It’s the time of year when many people are tired of the glare from their windows and are thinking about adding more shade to their yards. The beautiful combination of cactus, succulents and desert-adapted flowering shrubs are unique to our communities, but trees give height and width to a landscape. In the desert summer, trees also help to cool a home’s windows and walls and keep its air conditioner from overworking. We asked AMWUA cities’ conservation professionals about a few of their favorite water-efficient shade trees. These trees lose all or most of their leaves in the winter so they are best planted on the south and west sides of your home. That will give you maximum shade in the summer and allow light and warmth into your home and yard in the winter.
- Chinese Pistache (Pistacia chinensis) This large tree is always showing off. Its green canopy turns bright yellow and red in December and then drops its leaves. After this tree loses its leaves small greenish flowers emerge during the winter and new leaves start over in March. It provides deep shade in the summer but needs space. It can eventually reach 30-to-35 feet high with a 25-to-35 foot canopy. There is a similar hybrid called a Red Push Pistache.
- Arizona or Velvet Mesquite (Prosopis velutina) Give this native tree plenty of room. The mesquite spreads its trunks and main branches in unpredictable and sculptural ways. It needs space to stretch. The tree sprouts white or yellow blooms around May then produces brown pods loved by all types of wildlife. It also offers shade in the summer and sheds most of its leaves for a few months in the winter.

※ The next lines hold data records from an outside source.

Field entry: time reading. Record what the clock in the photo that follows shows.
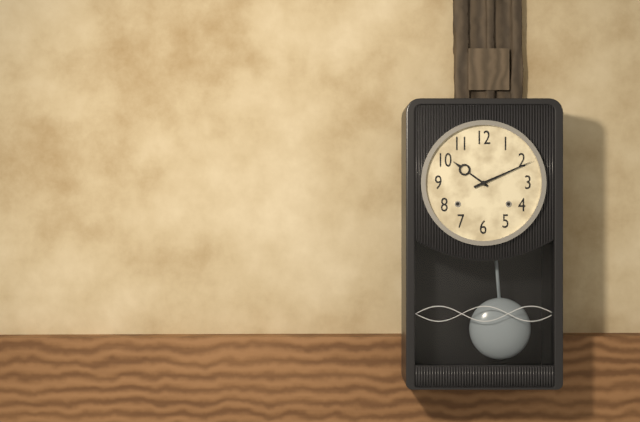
10:11
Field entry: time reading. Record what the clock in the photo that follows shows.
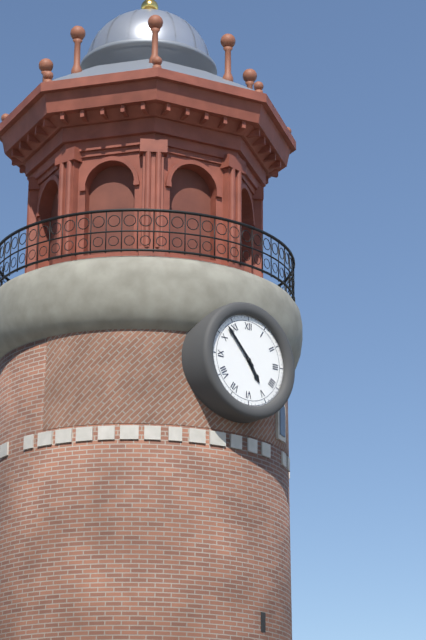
4:53
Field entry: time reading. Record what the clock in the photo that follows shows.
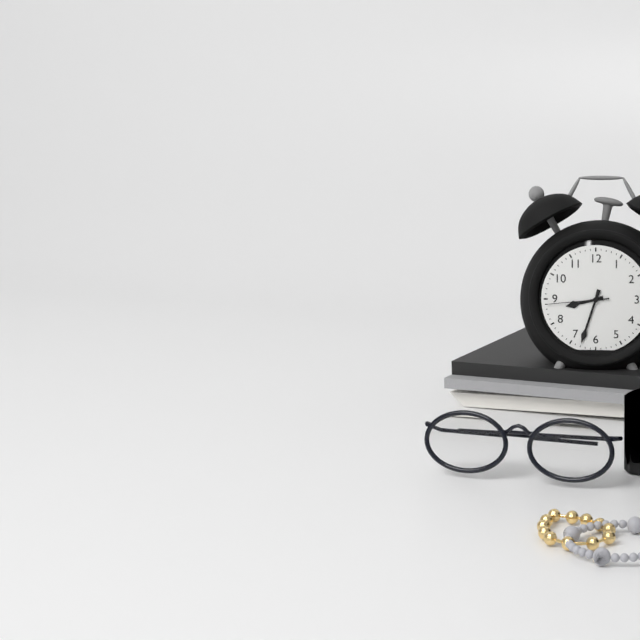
8:33:44
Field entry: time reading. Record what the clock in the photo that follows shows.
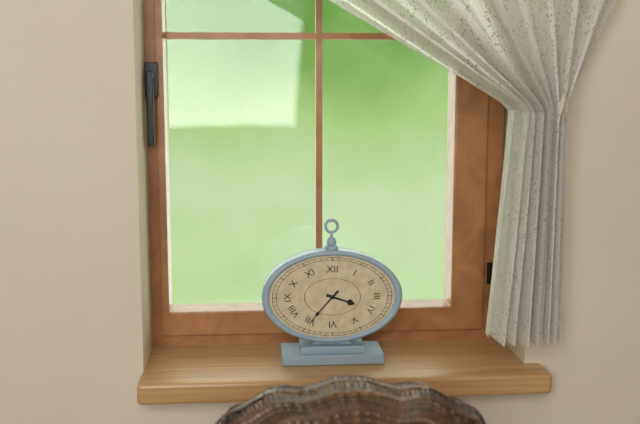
3:37
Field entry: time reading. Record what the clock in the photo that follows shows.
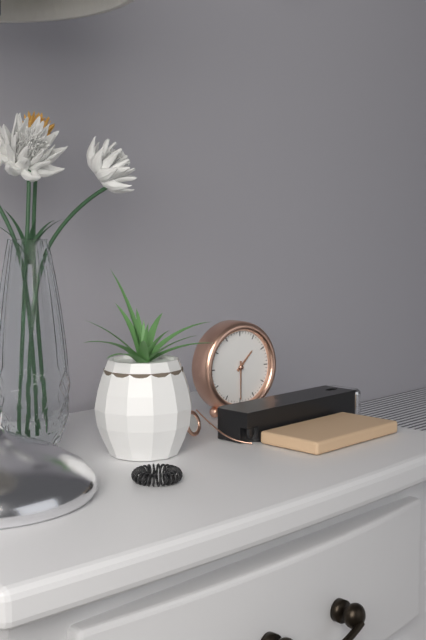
1:30
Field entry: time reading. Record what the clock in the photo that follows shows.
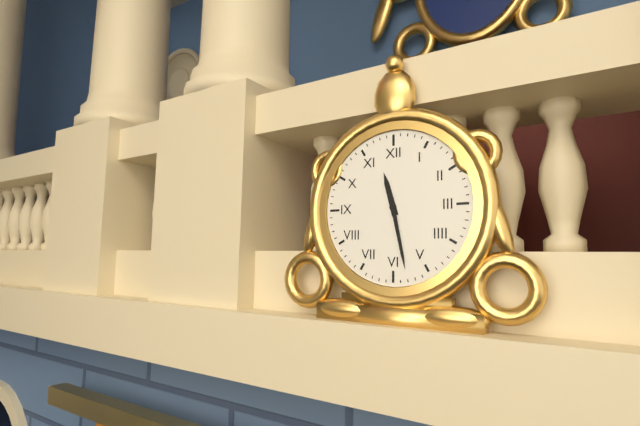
11:28
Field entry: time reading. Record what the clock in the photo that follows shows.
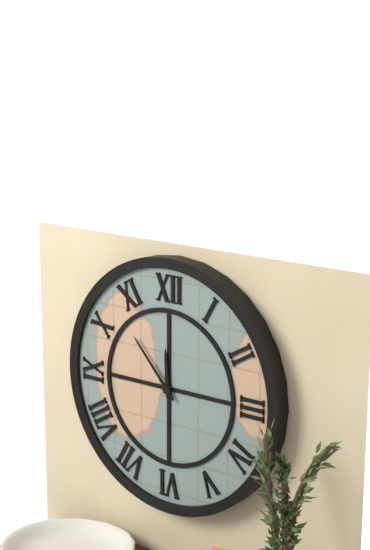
11:53
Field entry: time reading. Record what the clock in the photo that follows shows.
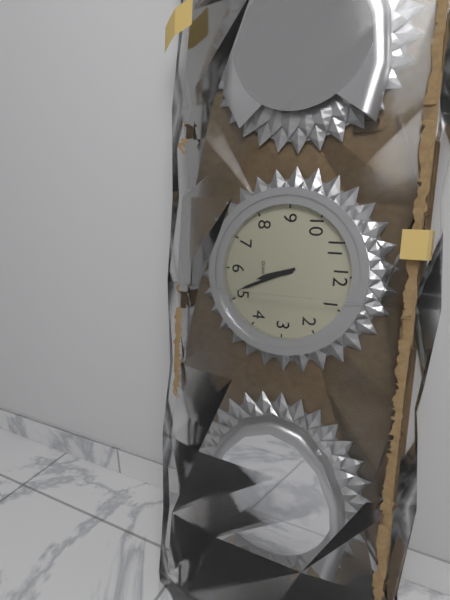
5:26
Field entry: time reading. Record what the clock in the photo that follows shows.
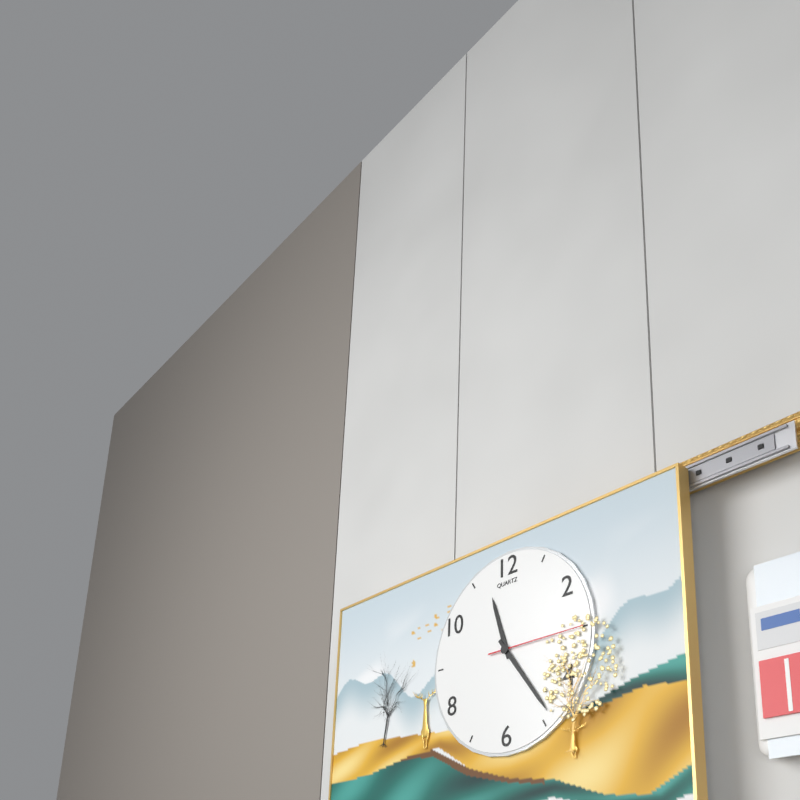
11:24:15
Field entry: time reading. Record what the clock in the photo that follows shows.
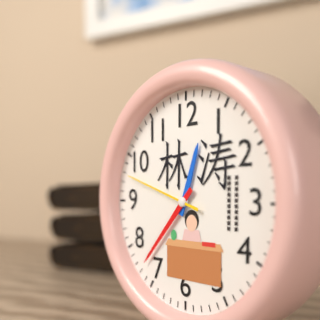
12:37:48
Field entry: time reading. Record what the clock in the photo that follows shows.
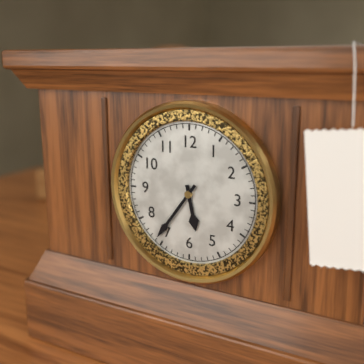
5:36
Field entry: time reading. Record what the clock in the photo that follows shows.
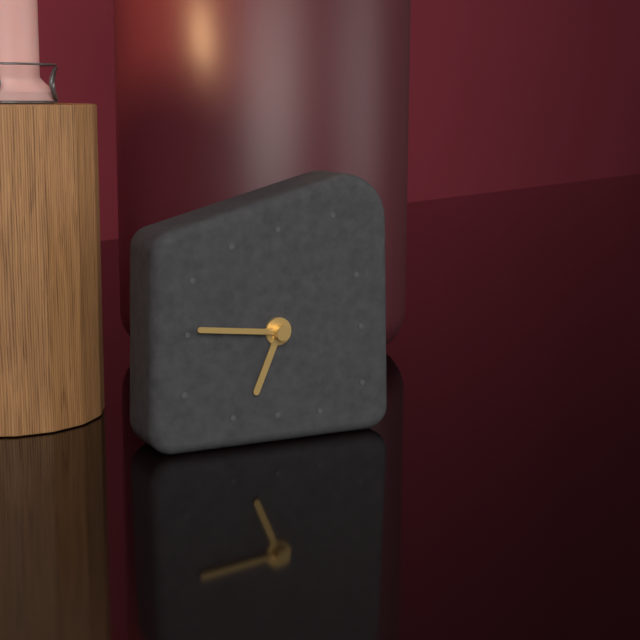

- Desert Willow (Chilopsis linearis) This is a tree that’s only pretty in the summer, but its very pretty. Its showy trumpet flowers bloom from spring through fall in a variety of colors including white, pink and purple. It grows to 25 feet but only about 20 feet wide so it fits nicely into a small yard. This willow also grows pods and loses its leaves in the winter. There are a number of varieties available that produce and drop fewer pods.